Atlas-backed Kymera grabs $102M as its protein degradation technology heads into clinic
When Bruce Booth and Nello Mainolfi started planning a protein degradation company, the field was open and sparse, dotted with a couple of hopeful startups and larger players making exploratory forays. Booth called it a “broad new modality with plenty of freedom to operate across potentially every therapeutic area and disease state.”
Four years later, Kymera Therapeutics is looking to become one of the first of what will likely be many protein degradation companies to enter the clinic. The company announced $102 million in Series C funding and a plan to bring its lead drug targeting IRAK4 into the first trials by next year. Biotechnology Value Fund and Redmile Group led the round.
“We are at the cusp of transitioning from a research to a development organization — or, I should say, to a research and development organization,” Mainolfi, now the CEO, told Endpoints News. “This financing really allows to build toward the concept of building a fully integrated biotech company around protein degradation, which I think is probably one of the most transformative modalities.”

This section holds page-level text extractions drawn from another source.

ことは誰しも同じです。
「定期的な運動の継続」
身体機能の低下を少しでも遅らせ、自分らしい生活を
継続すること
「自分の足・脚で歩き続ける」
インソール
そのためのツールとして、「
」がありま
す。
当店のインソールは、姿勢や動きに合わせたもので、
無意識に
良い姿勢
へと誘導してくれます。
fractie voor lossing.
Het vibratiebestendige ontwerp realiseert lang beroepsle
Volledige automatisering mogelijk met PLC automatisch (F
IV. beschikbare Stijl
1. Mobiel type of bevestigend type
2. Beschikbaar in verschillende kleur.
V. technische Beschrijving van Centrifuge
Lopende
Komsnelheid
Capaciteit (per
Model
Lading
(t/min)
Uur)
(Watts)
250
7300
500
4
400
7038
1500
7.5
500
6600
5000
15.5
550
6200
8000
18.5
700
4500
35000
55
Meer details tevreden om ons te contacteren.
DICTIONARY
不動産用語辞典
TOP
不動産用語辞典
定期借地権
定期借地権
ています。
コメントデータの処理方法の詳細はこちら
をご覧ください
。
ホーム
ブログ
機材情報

As of today, Kymera would likely be the second biotech to bring a protein degrader into the clinic. A year ago, Arvinas – whose founder Craig Crews published some of the first work showing how protein degradation could be drugged — brought what it believes to be the first protein degrader into human testing, an androgen receptor-targeting drug for prostate cancer. C4 Therapeutics, the other major startup that existed when Kymera launched, has partnerships with Biogen, Roche, and Dana-Farber, but no therapies in the clinic.
The protein is a kinase implicated in several cancers. Small molecules can inhibit IRAK4’s properties as a kinase, but the protein also functions as a scaffolding protein that helps build the myddosome protein complex. The complex is supposed to be activated to respond to infection but can sometimes activate aberrantly, leading to inflammatory or autoimmune disease.

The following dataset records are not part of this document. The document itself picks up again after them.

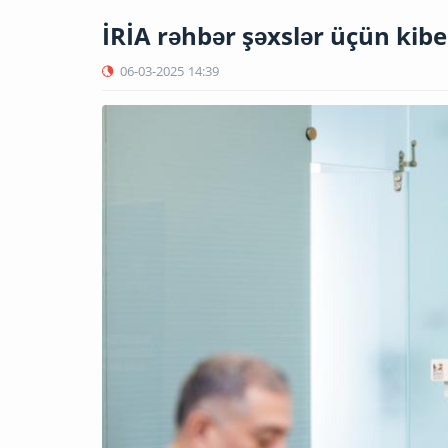
İRİA rəhbər şəxslər üçün kiber
06-03-2025
14:39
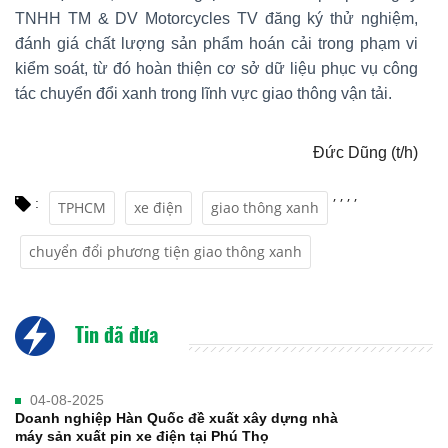
TNHH TM & DV Motorcycles TV đăng ký thử nghiệm,
đánh giá chất lượng sản phẩm hoán cải trong phạm vi
kiểm soát, từ đó hoàn thiện cơ sở dữ liệu phục vụ công
tác chuyển đổi xanh trong lĩnh vực giao thông vận tải.
Đức Dũng (t/h)
,
,
,
,
:
TPHCM
xe điện
giao thông xanh
chuyển đổi phương tiện giao thông xanh
Tin đã đưa
04-08-2025
Doanh nghiệp Hàn Quốc đề xuất xây dựng nhà
máy sản xuất pin xe điện tại Phú Thọ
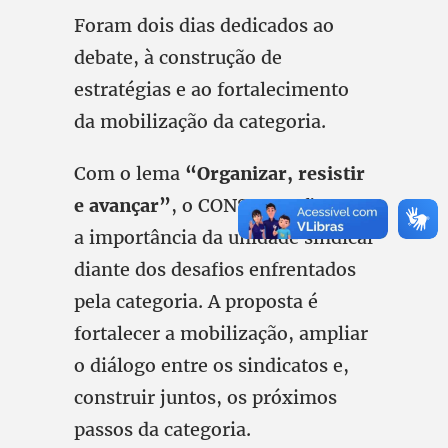
Foram dois dias dedicados ao
debate, à construção de
estratégias e ao fortalecimento
da mobilização da categoria.
Com o lema
“Organizar, resistir
e avançar”
, o CONSIN reafirmou
a importância da unidade sindical
diante dos desafios enfrentados
pela categoria. A proposta é
fortalecer a mobilização, ampliar
o diálogo entre os sindicatos e,
construir juntos, os próximos
passos da categoria.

The idea behind protein degradation is that instead of sending a molecule to block the protein’s kinase binding site — and leaving the rest of the protein intact and functioning — researchers can remove the protein entirely. They do this by hijacking the body’s internal system to remove proteins that are misfolded or are in overabundance. Enzymes called E3 ligases tag unwanted proteins with a protein called ubiquitin, like a general picking targets for an air raid. Those tagged proteins are then targeted by proteases and unfolded in the body’s multi-step garbage disposal system.
Kymera uses small molecules to drag E3 ligases to the protein it wants to eliminate. Their preclinical research suggests removing IRAK4 in this way will help treat a rare inflammatory skin condition called hidradenitis suppurativa and B-cell lymphomas, among other diseases. They also have programs targeting the transcription factor STAT3, which is part of the JAK pathway.

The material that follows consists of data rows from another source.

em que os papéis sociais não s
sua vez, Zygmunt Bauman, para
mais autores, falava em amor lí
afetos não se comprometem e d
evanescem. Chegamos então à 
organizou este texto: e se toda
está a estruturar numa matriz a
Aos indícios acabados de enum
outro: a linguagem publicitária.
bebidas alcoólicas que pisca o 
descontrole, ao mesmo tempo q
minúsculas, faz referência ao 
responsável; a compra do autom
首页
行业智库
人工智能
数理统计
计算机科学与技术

Mainolfi said the general concept had been apparent for years, but advancements around 2016 made it look feasible.
“This is technology that has fascinated me for years, but what was lacking were really the chemical tools,” Mainolfi said.
Since then, Kymera has built up a platform they say differentiates them from some of their competitors by using informatics to identify new E3 ligases and the best drugs in immunology and oncology. And last year they signed a $70 million collaboration with Vertex. Mainolfi, who stepped into the CEO job in November after Laurent Audoly’s departure, said it helps them apply their technology in indications beyond the two they’ve focused on to date.
Eventually, he said, protein degradation is going to be everywhere.
“When I look at protein degradation, I look at a field just like antibody or RNA therapeutics 20 years ago,” Mainolfi said. “It is a field that will transform medicine.”